§ **Problem to work on**
Stopping right after the line with "thumb cmc: (1312, 896)", please reproduce the material below exactly from its first line.

========================================

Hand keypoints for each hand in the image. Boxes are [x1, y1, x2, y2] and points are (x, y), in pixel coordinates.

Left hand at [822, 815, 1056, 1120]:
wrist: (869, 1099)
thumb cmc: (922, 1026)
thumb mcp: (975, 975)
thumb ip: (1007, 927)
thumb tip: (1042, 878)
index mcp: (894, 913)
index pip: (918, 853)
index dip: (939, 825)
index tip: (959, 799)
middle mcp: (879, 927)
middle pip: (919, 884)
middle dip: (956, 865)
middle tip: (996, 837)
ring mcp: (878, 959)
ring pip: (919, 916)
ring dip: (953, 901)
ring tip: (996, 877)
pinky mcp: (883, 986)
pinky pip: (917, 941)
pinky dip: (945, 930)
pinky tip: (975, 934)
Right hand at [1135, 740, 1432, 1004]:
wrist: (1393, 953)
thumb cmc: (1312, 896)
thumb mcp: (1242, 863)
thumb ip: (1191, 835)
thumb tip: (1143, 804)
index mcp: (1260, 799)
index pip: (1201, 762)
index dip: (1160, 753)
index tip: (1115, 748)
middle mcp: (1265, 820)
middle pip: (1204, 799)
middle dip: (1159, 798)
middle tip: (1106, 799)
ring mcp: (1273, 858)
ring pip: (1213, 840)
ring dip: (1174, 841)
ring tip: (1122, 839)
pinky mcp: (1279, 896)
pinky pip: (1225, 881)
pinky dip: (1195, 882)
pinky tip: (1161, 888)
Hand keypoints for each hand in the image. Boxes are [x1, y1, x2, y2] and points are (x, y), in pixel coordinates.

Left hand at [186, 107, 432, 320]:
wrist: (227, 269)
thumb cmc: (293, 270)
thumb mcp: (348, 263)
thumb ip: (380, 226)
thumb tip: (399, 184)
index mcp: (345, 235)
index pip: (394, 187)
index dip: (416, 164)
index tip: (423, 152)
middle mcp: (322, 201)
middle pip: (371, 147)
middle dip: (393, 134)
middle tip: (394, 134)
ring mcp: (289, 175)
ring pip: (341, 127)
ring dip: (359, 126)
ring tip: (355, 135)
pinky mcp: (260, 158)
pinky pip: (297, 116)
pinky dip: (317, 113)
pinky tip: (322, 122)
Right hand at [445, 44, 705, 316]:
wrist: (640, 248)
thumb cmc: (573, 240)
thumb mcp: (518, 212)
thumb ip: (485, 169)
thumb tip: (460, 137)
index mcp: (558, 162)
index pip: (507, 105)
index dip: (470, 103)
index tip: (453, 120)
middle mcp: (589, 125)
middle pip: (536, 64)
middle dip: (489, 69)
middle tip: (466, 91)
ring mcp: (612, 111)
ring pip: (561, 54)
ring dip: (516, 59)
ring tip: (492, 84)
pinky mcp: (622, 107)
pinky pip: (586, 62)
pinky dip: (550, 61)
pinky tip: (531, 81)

========================================

§ **Solution for this exercise**
Hand keypoints for each hand in the image. Boxes are [x1, y1, x2, y2] and points are (x, y), in pixel coordinates.

Left hand at [822, 815, 1056, 1120]:
wrist: (869, 1099)
thumb cmc: (922, 1026)
thumb mcp: (975, 975)
thumb ip: (1007, 927)
thumb tip: (1042, 878)
index mcp: (894, 913)
index pip: (918, 853)
index dip: (939, 825)
index tip: (959, 799)
middle mcp: (879, 927)
middle pip: (919, 884)
middle dip: (956, 865)
middle tip: (996, 837)
ring mcp: (878, 959)
ring pip: (919, 916)
ring dip: (953, 901)
ring tip: (996, 877)
pinky mcp: (883, 986)
pinky pip: (917, 941)
pinky dip: (945, 930)
pinky tip: (975, 934)
Right hand at [1135, 740, 1432, 1004]:
wrist: (1393, 953)
thumb cmc: (1312, 896)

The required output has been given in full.